## Extrait de page
***
Le catholicisme n’atteindra réellement le but que lui prescrit son origine céleste que le jour où tous les peuples seront fraternellement réunis en Dieu à l’ombre de la croix. Quoique notre sainte bannière ait déjà flotté sur les terres les plus lointaines et les plus déshéritées, quoique l’Océan ne possède aucune île déserte et sauvage que n’ait visitée Jésus-Christ par ses missionnaires apostoliques, le souffle vivifiant a trouvé bien des contrées rebelles et s’est quelquefois éteint après les avoir fécondées.

Si nous en cherchons les principales causes, nous n’aurons pas, jeunes lecteurs, à excuser le courage, la persévérance des héros de l’apostolat. Fatigues et persécutions, traversées longues et périlleuses, que n’ont-ils pas bravé pour satisfaire aux besoins ardents de la charité chrétienne ! Nous voyons dans nos capitales, gravés sur le bronze, le nom des guerriers généreusement tombés au champ d’honneur… Mais celui des martyrs de la foi qui ont obscurément péri sur la plage étrangère, déchirés parle fer du bourreau, après des labeurs dignes, tout seuls, de l’immortalité, n’ont leur glorieux cartulaire que dans le ciel. Non, les ouvriers n’ont pas manqué aux vastes champs du Seigneur, le cœur ne leur a jamais failli ; c’est dans d’autres considérations qu’il faut chercher la lenteur du succès, quelquefois l’inutilité des plus grands efforts.
***
## Travail demandé
Rédigez la suite du texte sur les missions catholiques en enchaînant sur sa dernière phrase. Les données qui suivent n'ont aucun lien avec le texte sur les missions catholiques.
***
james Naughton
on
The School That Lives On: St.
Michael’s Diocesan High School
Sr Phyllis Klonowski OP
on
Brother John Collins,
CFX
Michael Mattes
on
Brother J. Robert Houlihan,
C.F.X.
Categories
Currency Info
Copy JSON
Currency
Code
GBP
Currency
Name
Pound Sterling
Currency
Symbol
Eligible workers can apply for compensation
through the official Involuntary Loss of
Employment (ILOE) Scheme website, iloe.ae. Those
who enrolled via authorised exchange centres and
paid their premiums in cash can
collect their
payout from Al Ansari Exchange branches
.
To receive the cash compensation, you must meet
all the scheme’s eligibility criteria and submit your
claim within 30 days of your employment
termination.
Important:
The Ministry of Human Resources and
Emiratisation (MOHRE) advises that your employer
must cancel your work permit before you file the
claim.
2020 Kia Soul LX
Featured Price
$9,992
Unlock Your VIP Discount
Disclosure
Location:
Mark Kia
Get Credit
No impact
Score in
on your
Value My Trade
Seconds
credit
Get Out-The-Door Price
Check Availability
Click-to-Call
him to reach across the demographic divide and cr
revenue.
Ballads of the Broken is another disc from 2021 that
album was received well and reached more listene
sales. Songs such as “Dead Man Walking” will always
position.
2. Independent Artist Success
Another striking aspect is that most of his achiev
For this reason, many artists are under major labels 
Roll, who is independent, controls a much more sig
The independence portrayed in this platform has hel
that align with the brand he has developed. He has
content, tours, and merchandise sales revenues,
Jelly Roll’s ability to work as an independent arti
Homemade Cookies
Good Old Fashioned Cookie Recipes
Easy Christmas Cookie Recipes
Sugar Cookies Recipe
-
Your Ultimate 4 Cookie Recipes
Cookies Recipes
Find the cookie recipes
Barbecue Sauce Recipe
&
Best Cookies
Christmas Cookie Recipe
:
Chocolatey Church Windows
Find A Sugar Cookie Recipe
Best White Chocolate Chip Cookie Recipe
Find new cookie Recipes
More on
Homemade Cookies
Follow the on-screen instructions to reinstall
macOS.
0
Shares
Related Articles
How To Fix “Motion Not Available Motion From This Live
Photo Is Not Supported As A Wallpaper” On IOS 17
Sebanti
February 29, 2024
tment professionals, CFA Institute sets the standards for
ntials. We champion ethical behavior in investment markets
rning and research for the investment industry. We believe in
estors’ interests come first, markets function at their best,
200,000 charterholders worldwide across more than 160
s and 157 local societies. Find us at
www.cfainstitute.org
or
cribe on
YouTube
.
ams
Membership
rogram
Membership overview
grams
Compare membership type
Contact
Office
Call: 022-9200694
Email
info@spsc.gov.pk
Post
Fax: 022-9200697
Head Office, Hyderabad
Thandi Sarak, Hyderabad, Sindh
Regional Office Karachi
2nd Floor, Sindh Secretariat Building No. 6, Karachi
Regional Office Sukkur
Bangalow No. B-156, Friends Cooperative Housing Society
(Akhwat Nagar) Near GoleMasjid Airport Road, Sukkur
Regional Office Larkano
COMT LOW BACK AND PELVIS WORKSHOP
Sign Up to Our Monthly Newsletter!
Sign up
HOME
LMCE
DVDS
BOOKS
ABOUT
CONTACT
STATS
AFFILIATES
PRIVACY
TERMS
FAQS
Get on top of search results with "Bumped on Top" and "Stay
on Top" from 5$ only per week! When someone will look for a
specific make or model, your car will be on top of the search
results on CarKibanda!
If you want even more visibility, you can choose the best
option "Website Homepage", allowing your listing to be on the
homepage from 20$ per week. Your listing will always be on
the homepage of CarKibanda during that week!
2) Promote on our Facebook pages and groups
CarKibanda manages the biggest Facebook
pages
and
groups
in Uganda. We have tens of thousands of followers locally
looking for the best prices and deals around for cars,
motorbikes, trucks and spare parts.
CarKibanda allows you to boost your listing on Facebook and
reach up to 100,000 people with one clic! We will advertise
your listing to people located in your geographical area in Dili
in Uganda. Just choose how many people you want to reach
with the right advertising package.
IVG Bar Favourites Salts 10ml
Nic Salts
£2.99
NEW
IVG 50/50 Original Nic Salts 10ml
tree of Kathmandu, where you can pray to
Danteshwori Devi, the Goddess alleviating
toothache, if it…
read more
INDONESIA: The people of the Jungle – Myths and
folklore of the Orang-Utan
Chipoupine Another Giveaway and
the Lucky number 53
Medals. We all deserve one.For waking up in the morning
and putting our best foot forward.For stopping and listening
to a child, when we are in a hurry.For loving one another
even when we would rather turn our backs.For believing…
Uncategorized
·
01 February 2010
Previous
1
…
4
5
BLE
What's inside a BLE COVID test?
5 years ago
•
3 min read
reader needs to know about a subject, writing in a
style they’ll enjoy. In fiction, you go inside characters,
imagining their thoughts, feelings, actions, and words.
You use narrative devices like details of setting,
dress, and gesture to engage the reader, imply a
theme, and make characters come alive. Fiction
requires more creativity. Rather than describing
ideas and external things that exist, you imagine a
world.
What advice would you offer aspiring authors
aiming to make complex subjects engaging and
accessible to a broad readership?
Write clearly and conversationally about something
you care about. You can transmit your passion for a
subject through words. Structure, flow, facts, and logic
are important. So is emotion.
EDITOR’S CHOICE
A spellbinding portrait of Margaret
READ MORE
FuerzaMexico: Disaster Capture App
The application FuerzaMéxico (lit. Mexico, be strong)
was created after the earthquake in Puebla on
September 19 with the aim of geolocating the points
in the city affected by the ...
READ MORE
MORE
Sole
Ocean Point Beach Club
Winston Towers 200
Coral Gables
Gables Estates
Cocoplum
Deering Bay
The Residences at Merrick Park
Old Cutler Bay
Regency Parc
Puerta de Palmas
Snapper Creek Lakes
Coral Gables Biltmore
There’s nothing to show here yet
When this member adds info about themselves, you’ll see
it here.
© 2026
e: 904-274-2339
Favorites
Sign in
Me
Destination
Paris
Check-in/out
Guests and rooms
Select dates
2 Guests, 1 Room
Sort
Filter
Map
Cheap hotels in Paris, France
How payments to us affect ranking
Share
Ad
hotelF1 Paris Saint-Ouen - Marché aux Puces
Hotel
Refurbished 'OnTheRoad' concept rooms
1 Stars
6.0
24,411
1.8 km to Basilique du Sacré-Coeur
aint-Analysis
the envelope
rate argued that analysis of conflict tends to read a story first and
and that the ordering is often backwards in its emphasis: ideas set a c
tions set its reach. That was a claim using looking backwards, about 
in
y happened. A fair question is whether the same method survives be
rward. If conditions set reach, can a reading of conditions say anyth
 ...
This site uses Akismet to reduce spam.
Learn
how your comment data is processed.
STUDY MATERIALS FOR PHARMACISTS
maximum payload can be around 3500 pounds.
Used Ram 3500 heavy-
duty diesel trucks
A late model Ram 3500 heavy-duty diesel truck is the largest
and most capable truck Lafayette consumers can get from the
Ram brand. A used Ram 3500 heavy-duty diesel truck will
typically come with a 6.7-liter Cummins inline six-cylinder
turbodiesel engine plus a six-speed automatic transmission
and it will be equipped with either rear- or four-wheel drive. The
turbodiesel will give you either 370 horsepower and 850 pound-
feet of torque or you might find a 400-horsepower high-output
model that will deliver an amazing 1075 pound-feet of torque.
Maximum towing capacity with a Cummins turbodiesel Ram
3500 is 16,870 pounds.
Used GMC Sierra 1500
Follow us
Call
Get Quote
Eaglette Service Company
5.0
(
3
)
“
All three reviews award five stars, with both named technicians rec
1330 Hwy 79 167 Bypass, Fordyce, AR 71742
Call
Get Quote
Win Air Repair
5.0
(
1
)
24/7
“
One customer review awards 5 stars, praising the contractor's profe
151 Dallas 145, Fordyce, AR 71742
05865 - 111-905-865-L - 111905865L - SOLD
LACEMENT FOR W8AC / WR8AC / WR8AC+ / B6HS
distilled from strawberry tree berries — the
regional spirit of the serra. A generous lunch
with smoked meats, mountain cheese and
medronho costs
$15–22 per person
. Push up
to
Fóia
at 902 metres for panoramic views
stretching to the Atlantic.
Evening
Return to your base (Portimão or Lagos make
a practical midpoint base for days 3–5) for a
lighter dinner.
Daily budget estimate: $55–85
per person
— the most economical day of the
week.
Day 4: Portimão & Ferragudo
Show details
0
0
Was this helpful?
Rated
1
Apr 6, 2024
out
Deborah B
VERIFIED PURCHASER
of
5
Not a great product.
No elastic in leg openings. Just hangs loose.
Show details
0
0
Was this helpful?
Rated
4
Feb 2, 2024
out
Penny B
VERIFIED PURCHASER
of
***
## Réponse rédigée
L’Asie est la plus vaste partie du monde et comprend à elle seule plus de 4,168,592 myriamètres carrés ; au nord elle touche à la mer glaciale arctique dont les banquises infranchissables défendent l’accès ; au sud à la mer des Indes, trait d’union, justement redouté pour ses orages, de l’océan Atlantique et de la mer Pacifique ; à l’est au grand Océan, et du côté de l’ouest à la mer Rouge, à l’isthme de Suez, l’archipel, la mer Noire, la chaîne du Caucase, la mer Caspienne, les monts Ourals et Poyas, qui en sont le prolongement septentrional.

Ainsi la position géographique de la grande presqu’île asiatique a été, pendant des siècles, un obstacle redoutable pour les navigateurs les plus hardis, et, si nos saints convertisseurs d’âmes ne se laissaient pas effrayer par les périls de mers et de peuplades inconnues, que de fois la mort ne les surprit-elle pas, durant leur héroïque trajet, ne les attendit-elle pas au port ou quelques jours après le débarquement !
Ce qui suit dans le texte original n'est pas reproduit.